Problem requirements: In the records below, find every line with the word "DBAccessor" and copy it.

Saved entries
..............................

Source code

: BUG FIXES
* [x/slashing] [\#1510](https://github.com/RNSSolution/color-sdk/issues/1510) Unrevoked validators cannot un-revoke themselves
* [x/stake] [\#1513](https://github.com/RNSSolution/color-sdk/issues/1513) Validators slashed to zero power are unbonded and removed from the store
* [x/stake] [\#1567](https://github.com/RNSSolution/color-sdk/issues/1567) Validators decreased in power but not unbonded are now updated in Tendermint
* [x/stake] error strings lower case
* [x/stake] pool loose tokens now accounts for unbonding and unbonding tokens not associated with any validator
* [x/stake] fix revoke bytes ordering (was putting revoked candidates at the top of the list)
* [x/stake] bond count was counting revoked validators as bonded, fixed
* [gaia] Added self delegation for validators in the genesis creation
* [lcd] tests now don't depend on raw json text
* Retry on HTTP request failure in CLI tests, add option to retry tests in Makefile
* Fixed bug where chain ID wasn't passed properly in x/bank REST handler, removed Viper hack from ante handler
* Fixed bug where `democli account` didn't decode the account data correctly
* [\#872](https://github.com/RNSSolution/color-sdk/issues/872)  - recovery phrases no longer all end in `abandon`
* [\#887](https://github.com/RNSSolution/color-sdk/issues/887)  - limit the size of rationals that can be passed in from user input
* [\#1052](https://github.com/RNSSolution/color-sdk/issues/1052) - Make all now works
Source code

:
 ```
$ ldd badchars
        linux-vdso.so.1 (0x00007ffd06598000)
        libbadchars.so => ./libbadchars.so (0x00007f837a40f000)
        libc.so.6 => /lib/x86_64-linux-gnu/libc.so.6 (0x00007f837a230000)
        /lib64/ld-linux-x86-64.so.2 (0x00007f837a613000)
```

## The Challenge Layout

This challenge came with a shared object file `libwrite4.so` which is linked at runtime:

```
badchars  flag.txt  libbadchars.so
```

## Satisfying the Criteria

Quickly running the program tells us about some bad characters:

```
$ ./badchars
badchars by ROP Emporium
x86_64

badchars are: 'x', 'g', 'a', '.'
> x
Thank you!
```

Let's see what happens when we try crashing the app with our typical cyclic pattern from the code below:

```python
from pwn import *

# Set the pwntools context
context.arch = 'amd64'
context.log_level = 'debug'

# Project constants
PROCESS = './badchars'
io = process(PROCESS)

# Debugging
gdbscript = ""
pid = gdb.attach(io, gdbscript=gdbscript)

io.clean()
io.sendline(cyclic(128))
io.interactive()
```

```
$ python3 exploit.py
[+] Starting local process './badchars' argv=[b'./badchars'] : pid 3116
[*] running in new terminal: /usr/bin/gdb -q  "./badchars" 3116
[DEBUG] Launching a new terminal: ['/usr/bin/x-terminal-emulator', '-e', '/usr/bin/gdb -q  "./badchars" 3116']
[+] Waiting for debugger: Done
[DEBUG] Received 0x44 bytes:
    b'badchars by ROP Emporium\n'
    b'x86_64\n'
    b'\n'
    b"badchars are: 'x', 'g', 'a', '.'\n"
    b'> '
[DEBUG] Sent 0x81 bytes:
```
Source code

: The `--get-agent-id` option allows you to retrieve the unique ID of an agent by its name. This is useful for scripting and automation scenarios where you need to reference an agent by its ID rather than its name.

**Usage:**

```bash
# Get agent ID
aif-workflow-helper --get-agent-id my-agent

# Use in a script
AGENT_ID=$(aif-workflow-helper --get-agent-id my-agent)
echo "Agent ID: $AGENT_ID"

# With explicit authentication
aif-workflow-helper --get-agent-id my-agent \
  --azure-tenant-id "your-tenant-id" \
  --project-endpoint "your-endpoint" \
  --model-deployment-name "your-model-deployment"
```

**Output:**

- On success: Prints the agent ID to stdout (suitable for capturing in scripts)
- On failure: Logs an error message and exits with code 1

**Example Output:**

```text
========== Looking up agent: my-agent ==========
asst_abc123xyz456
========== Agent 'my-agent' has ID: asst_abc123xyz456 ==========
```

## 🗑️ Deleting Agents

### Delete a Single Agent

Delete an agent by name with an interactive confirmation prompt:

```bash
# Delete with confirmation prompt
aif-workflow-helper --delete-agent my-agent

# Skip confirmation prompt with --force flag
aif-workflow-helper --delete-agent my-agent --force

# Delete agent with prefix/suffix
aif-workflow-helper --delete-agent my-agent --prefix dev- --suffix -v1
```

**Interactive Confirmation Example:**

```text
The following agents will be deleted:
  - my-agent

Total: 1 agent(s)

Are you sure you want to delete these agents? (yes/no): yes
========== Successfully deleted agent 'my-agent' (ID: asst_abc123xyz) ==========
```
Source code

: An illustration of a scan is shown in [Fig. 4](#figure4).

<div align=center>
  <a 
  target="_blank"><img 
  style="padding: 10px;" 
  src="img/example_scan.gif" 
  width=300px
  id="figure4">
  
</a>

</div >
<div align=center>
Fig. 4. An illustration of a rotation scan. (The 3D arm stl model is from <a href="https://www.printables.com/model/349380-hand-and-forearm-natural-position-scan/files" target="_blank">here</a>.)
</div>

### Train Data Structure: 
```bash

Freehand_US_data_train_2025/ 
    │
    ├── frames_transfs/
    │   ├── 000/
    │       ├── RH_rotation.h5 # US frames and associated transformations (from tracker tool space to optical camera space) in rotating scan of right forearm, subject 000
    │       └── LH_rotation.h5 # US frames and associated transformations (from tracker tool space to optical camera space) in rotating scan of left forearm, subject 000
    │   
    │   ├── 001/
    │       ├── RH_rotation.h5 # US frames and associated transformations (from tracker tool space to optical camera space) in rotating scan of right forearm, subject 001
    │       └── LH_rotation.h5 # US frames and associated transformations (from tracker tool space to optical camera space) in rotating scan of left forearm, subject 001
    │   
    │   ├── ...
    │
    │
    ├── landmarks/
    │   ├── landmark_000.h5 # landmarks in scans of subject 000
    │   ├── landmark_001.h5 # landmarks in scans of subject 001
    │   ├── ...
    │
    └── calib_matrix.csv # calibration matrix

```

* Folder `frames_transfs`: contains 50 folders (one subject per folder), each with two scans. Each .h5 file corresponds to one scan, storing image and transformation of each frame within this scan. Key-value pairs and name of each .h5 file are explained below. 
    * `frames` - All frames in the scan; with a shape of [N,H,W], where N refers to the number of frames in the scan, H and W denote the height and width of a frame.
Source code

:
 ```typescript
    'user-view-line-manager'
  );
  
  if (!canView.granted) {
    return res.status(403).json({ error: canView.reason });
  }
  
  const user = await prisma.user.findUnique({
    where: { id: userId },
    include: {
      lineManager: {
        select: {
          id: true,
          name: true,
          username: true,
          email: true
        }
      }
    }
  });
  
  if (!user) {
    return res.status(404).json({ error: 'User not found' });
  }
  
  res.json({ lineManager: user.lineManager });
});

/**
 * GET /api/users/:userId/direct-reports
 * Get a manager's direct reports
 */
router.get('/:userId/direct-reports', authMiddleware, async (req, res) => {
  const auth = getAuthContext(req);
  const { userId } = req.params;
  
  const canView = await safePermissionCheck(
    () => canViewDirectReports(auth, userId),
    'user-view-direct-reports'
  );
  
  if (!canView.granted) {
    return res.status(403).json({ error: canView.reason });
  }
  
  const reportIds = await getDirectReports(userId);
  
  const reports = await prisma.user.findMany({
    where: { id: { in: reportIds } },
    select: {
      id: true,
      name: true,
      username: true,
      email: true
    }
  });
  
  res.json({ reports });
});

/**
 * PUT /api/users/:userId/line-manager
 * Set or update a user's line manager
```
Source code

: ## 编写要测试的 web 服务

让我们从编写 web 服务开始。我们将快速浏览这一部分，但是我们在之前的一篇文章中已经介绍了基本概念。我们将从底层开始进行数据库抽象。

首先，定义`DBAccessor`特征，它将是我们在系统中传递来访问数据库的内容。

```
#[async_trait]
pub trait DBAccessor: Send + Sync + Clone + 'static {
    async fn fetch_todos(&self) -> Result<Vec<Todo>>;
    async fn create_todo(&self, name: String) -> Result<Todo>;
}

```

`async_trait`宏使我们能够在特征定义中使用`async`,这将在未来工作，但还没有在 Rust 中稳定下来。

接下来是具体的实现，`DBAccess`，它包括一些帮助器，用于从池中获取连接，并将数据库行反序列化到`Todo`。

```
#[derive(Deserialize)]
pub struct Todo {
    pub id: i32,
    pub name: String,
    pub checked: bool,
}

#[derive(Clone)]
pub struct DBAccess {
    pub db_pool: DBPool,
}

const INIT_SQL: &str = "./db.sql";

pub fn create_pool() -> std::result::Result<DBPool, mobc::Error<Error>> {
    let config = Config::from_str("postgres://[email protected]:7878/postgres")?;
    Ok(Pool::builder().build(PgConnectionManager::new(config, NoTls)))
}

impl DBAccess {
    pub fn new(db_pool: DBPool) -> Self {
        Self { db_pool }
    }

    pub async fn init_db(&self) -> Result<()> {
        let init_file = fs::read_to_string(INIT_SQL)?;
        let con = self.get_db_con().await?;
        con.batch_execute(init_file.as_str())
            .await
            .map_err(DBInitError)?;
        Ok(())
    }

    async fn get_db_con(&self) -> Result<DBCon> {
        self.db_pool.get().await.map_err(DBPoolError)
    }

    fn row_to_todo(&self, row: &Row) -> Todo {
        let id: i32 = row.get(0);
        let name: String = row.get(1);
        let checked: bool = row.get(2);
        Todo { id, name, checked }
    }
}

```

..............................

Answer:
首先，定义`DBAccessor`特征，它将是我们在系统中传递来访问数据库的内容。
pub trait DBAccessor: Send + Sync + Clone + 'static {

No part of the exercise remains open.